Netflix said Monday that its first-quarter revenue topped $1 billion and that its subscriber base grew more than expected to 48 million members worldwide.
The net profit of $53 million, or 86 cents per share, beat analysts’ estimates of 83 cents a share. It also beat the company’s own forecast of $48 million and earnings per share of 78 cents.
The company also plans to raise prices for new members — something that could also temper cancellations and renewing of subscriptions based on availability of content such as a new season of “House of Cards.”
“Our current view is to do a one- or two-dollar increase, depending on the country, later this quarter for new members only,” said CEO Reed Hastings and CFO David Wells in comments accompanying the earnings report. “Existing members would stay at current pricing (e.g. $7.99 in the U.S.) for a generous time period. These changes will enable us to acquire more content and deliver an even better streaming experience.”
Netflix is making that move from a position of strength, says Mark S. Mahaney, managing director of Internet for RBC Capital Markets. “Across the Internet we’re seeing companies like Amazon, Pandora and Netflix all of them are raising prices one way or another,” he says. “I don’t think too many consumers are going to be put off by spending a dollar or two a month for the quality, the quantity of content that Netflix has.

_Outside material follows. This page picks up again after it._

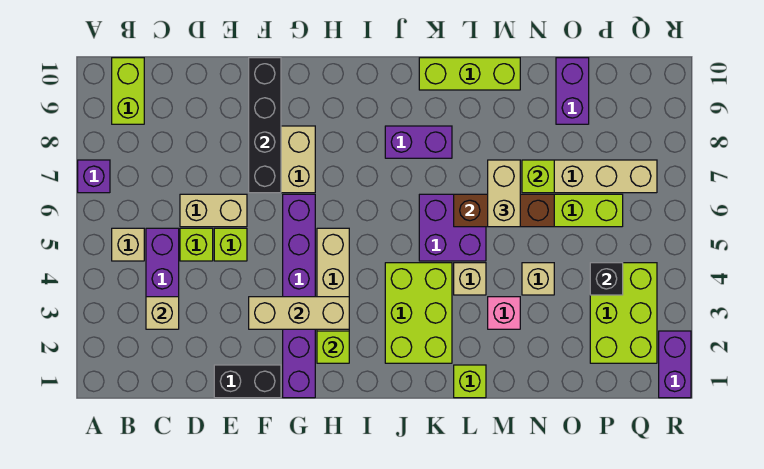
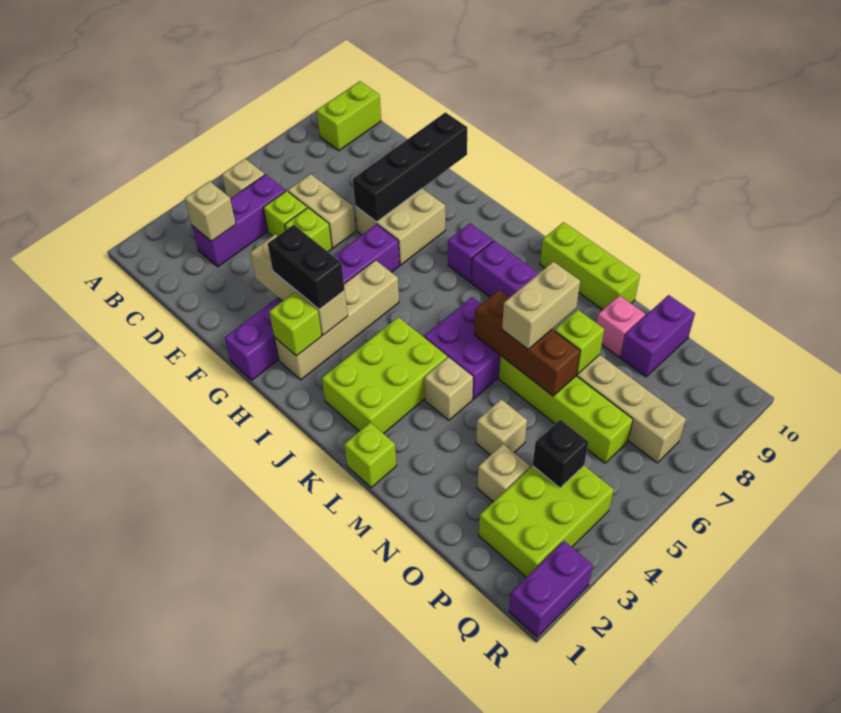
purple 1x1 brick [78,160,110,193] -> purple 1x1 brick moved to [448,223,493,282]
black 1x2 brick [214,365,281,398] -> black 1x2 brick moved to [268,225,345,309]
pink 1x1 brick [488,297,520,329] -> pink 1x1 brick moved to [596,296,645,357]
none -> tan 1x1 brick [477,444,530,502]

I think they are coming from a position of strength.”
Among Netflix’s good first-quarter signs was an increased rate of growth in new U.S. streaming subscribers in the first quarter of 2014, an additional 2.3 million, compared to 2 million in the same quarter last year. “You don’t normally see that. Normally, the bigger the company gets the harder it is to add subscribers,” Mahaney said. “That tells you that the value proposition is getting stronger.”